─── EXTRACTED DATA

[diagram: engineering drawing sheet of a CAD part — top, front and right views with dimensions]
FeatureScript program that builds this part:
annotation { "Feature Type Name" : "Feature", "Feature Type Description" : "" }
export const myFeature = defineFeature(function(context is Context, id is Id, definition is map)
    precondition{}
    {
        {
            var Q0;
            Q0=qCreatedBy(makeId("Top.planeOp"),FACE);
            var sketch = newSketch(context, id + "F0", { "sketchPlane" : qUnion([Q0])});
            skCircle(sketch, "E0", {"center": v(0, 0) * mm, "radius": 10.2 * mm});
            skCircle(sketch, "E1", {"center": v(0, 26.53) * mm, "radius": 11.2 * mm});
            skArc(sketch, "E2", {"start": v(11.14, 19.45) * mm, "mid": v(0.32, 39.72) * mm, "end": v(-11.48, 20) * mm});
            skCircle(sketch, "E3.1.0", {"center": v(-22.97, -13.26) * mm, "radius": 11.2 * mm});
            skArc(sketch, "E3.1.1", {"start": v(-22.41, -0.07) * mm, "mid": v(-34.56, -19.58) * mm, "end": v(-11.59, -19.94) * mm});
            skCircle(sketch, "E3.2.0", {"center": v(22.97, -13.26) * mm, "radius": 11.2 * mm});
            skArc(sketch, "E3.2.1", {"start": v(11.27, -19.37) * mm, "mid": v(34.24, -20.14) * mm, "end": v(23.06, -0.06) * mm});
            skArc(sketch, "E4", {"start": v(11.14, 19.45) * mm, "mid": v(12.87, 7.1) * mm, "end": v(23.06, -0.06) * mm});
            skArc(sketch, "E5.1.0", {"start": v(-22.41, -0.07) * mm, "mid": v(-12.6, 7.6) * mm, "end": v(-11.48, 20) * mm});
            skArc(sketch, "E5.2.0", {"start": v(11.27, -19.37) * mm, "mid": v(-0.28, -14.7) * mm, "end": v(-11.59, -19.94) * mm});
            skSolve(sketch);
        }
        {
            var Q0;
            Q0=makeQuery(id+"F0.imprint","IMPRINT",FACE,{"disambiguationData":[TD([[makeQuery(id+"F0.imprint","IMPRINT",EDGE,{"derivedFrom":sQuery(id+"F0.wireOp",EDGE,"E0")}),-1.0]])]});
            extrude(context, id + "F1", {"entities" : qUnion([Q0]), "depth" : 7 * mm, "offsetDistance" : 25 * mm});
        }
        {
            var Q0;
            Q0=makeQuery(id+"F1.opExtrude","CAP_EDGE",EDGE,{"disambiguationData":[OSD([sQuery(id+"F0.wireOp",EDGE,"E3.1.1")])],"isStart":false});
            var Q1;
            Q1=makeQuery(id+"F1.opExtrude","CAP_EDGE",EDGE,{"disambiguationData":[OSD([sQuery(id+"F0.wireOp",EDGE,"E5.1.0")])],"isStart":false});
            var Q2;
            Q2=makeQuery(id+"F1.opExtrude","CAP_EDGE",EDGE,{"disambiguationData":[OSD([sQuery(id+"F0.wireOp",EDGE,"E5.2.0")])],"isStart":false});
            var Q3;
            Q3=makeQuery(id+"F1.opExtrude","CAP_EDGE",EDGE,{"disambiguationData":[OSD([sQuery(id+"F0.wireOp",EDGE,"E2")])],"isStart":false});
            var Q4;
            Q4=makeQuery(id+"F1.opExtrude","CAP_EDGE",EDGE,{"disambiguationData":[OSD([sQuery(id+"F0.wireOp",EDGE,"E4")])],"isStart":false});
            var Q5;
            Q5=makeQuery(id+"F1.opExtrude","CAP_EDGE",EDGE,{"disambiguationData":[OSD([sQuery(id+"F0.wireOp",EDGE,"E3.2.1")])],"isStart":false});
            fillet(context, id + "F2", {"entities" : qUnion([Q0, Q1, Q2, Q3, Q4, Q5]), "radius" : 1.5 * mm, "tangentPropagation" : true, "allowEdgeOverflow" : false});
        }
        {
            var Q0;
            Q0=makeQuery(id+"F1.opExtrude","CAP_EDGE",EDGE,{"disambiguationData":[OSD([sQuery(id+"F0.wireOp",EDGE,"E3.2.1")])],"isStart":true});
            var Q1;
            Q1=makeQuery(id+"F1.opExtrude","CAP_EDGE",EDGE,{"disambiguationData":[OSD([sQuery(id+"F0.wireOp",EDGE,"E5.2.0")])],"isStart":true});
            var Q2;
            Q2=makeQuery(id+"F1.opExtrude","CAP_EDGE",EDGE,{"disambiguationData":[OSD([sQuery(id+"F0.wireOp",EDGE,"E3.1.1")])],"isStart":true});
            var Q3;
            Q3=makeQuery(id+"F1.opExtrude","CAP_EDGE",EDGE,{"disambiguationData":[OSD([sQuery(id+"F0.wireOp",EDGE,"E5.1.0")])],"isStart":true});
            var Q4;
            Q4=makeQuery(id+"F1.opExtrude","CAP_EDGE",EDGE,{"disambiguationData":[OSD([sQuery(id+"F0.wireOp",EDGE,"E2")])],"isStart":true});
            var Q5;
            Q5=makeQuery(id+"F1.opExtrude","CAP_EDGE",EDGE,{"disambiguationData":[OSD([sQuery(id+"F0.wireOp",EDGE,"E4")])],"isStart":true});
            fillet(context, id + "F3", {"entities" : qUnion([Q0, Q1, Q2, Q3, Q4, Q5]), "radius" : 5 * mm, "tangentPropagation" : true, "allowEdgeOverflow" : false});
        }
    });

──────

THE PROBLEM
Reproduce word for word the lines above, from the very first one through the line that contains "v(34.24, -20.14) *", including both.

OUTPUT OF THE EXERCISE
[diagram: engineering drawing sheet of a CAD part — top, front and right views with dimensions]
FeatureScript program that builds this part:
annotation { "Feature Type Name" : "Feature", "Feature Type Description" : "" }
export const myFeature = defineFeature(function(context is Context, id is Id, definition is map)
    precondition{}
    {
        {
            var Q0;
            Q0=qCreatedBy(makeId("Top.planeOp"),FACE);
            var sketch = newSketch(context, id + "F0", { "sketchPlane" : qUnion([Q0])});
            skCircle(sketch, "E0", {"center": v(0, 0) * mm, "radius": 10.2 * mm});
            skCircle(sketch, "E1", {"center": v(0, 26.53) * mm, "radius": 11.2 * mm});
            skArc(sketch, "E2", {"start": v(11.14, 19.45) * mm, "mid": v(0.32, 39.72) * mm, "end": v(-11.48, 20) * mm});
            skCircle(sketch, "E3.1.0", {"center": v(-22.97, -13.26) * mm, "radius": 11.2 * mm});
            skArc(sketch, "E3.1.1", {"start": v(-22.41, -0.07) * mm, "mid": v(-34.56, -19.58) * mm, "end": v(-11.59, -19.94) * mm});
            skCircle(sketch, "E3.2.0", {"center": v(22.97, -13.26) * mm, "radius": 11.2 * mm});
            skArc(sketch, "E3.2.1", {"start": v(11.27, -19.37) * mm, "mid": v(34.24, -20.14) * mm, "end": v(23.06, -0.06) * mm});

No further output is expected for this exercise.